Extracted page text data:
--- START ---

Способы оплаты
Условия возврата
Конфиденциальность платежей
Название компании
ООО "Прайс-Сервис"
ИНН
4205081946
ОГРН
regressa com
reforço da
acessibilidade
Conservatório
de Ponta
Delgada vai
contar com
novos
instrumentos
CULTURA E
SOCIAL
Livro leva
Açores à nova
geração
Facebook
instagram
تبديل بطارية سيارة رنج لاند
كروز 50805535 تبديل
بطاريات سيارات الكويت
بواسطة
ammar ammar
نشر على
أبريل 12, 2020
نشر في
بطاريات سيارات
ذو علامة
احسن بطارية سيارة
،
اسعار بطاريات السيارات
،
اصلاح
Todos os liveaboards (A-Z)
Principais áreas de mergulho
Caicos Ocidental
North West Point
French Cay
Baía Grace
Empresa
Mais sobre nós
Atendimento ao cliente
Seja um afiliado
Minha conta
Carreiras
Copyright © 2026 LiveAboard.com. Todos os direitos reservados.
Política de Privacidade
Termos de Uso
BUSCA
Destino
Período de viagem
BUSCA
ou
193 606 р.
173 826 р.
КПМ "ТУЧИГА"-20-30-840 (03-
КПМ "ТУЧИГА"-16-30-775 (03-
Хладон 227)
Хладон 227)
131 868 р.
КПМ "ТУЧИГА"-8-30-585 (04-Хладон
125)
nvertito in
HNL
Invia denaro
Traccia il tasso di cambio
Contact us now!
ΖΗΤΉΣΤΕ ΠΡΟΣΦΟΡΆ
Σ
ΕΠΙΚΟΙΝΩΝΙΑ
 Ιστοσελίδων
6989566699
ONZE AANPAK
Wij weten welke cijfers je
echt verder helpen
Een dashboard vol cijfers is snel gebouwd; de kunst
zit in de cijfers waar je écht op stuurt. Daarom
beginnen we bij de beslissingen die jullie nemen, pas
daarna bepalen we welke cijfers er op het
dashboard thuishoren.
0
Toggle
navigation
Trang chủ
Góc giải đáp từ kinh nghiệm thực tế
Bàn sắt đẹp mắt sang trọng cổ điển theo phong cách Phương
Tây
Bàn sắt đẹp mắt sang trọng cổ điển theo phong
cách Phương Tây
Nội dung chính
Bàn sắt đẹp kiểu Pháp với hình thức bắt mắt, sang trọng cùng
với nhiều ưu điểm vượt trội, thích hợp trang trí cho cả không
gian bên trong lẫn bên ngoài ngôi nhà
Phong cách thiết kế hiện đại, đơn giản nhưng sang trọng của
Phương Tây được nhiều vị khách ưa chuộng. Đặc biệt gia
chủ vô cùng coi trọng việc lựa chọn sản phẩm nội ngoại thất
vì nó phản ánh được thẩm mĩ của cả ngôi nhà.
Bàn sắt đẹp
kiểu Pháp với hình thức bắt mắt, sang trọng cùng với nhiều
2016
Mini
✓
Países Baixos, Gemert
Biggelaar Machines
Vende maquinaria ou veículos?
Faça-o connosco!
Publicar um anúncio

--- END ---

**WHAT NEEDS TO BE DONE**:
Return every line from the records above that holds the word "điển".

**YOUR RESPONSE**:
Bàn sắt đẹp mắt sang trọng cổ điển theo phong cách Phương
Bàn sắt đẹp mắt sang trọng cổ điển theo phong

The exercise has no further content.